Hm, yes, I know this Snatching Back of Me out of the doldrums of motherhood.
Go for it!
Become a High Maintenance Woman again!
(I think this is what sg is referring to - er - it's not pregnancy, is it?!)
i feel better when i'm happy with how i look. imho, we women are lucky that we have the option to wear makeup. a little $$ and time at the bobbi brown counter was all it took for people to LITERALLY go from telling me i looked exhausted (even when i wasn't) to telling me i look well rested (even when i am not).
O yes, I know the stage, when you suddenly realise there IS life after children!
Far out. Me too. Just this year since January...
And it started with a cute haircut, too.
Know what you mean. Occasionally I have a period where I make myself wear makeup every day even if it's to do the housework. Makes me feel much better about myself.
I haven't even reached motherhood and I am suffering from the need of a good haircut. All those early IVF appointments turned me into a "hair scraped back, where is my watch" kind of girl. Somehow I got stuck there!
I'll tried to take some inspiration from you here.
So what kind of cute cut did you get?
Enjoy the reincarnation of the girly girl. Have fun with it!!
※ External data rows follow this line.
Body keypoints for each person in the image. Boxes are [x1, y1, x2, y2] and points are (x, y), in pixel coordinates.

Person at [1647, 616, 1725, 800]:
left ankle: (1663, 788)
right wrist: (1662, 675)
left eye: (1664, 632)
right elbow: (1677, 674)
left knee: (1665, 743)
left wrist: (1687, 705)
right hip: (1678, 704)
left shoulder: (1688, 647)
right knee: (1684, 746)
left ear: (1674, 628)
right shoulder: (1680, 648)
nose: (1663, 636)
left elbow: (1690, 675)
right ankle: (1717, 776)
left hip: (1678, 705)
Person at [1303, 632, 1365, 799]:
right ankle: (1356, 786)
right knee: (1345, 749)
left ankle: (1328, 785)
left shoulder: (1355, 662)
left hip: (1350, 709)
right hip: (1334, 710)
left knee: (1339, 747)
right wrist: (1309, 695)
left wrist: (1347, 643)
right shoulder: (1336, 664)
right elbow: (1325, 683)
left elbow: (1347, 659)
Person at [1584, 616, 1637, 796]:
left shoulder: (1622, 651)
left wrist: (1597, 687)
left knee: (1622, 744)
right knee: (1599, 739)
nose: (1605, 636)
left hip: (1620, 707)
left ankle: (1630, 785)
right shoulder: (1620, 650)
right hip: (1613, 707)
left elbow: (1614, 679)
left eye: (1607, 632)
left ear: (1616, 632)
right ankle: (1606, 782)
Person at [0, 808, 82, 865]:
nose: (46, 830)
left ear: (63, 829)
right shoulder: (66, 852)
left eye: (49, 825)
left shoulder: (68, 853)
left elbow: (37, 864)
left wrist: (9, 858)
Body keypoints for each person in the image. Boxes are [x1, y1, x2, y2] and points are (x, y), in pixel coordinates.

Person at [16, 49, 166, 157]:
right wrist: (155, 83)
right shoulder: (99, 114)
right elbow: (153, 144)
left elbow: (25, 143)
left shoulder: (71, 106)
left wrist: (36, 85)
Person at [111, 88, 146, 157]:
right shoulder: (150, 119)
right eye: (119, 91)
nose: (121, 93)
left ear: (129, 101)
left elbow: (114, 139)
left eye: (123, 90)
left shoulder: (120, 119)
next thing you know you're blog will be...
PINK!
It sounds like it's time to reclaim yourself. Motherhood can definitely make hair and cosmetics less of a priority.
Ditto to Meggie's comment!
I am so glad youa re feeling good about yourself!
You are Woman, let me hear you roar!
Any pics? I'm all about looking my best when i feel up to it..i just wish i had hair to pull back = )
I find it odd but comforting that I've never worn lipstick whilst on a date with Max--and why start now? So much of that "getting pretty" seems to be for "other women" anyways.
But I do miss "getting gussied up" as my mom would put it.
(and I'm not a mom, I might add--so the phenomenon of "letting yourself go" is NOT cornered by moms.)
I spose part of it is that I work in an industry with frumpy women.
And that I'd clearly rather blog this morning than get any work done...
I have caterpillars for eyebrows. You've inspired me to make an appointment at the beautician.